[EXERCISE REQUIREMENTS] Nothing but the lines from the one containing "left elbow: (529, 464)" to the end of the data should be copied, exactly, and the pictures stay out.

(Human keypoint data)
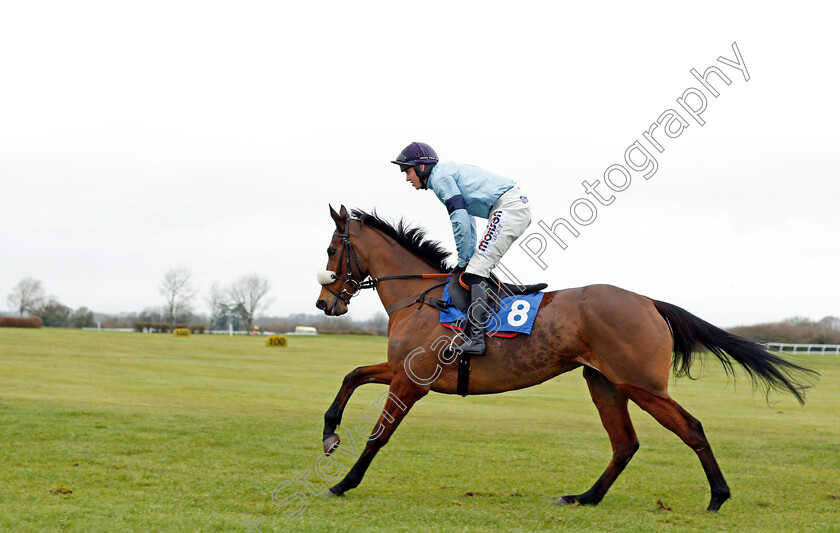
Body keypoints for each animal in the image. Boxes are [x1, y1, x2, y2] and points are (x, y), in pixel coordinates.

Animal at [314, 205, 812, 512]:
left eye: (332, 250)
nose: (325, 303)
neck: (421, 298)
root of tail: (648, 301)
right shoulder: (403, 371)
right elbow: (352, 375)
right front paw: (330, 434)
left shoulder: (410, 381)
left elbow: (378, 435)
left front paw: (342, 483)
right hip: (605, 382)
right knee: (625, 443)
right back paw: (584, 498)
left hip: (641, 384)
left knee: (690, 428)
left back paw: (717, 496)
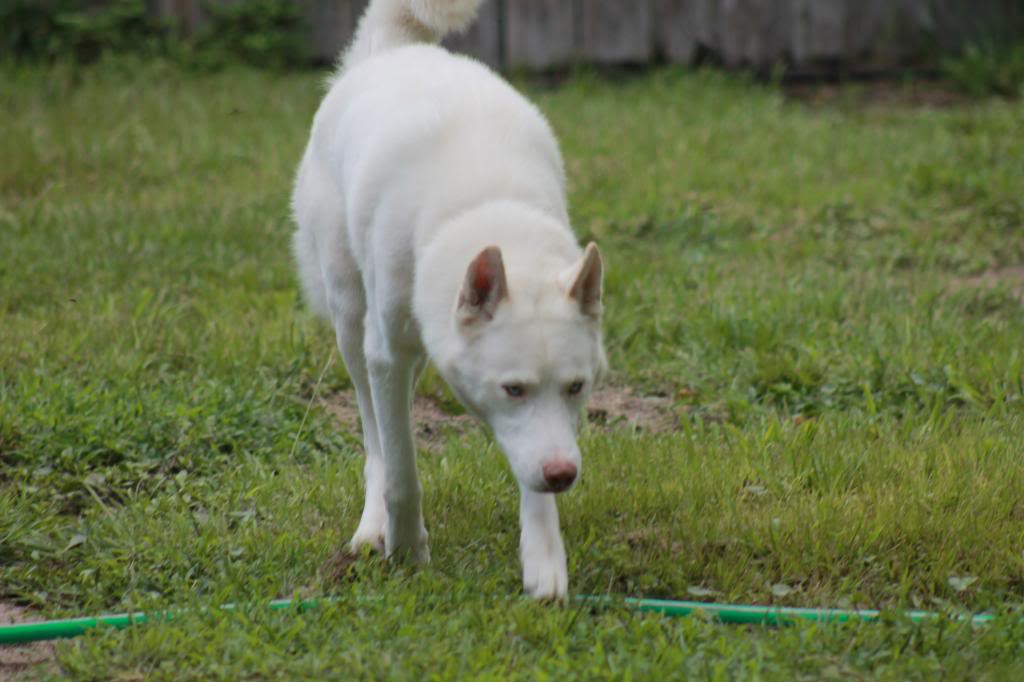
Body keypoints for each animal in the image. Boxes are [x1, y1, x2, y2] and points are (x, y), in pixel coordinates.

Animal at [292, 0, 602, 593]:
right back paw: (373, 527)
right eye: (513, 389)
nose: (564, 475)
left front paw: (543, 558)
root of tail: (392, 51)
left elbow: (529, 464)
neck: (485, 204)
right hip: (352, 324)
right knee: (375, 439)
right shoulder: (386, 354)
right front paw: (408, 550)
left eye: (576, 387)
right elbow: (401, 470)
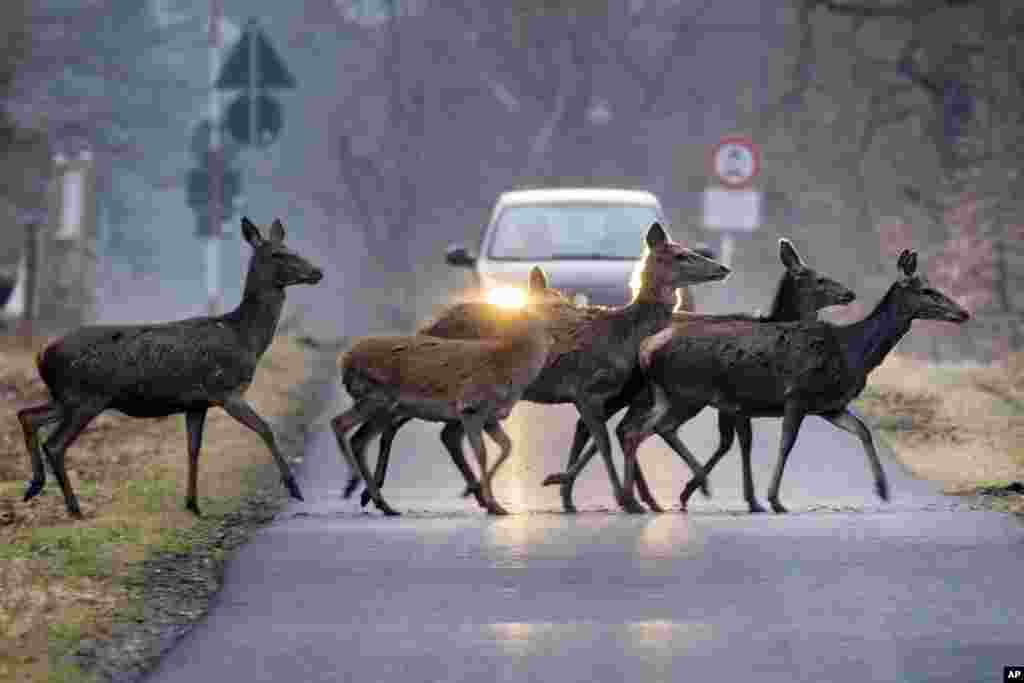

[TASK ANSWER]
left elbow: (529, 464)
neck: (485, 204)
right hip: (352, 324)
right knee: (375, 439)
right shoulder: (386, 354)
right front paw: (408, 550)
left eye: (576, 387)
right elbow: (401, 470)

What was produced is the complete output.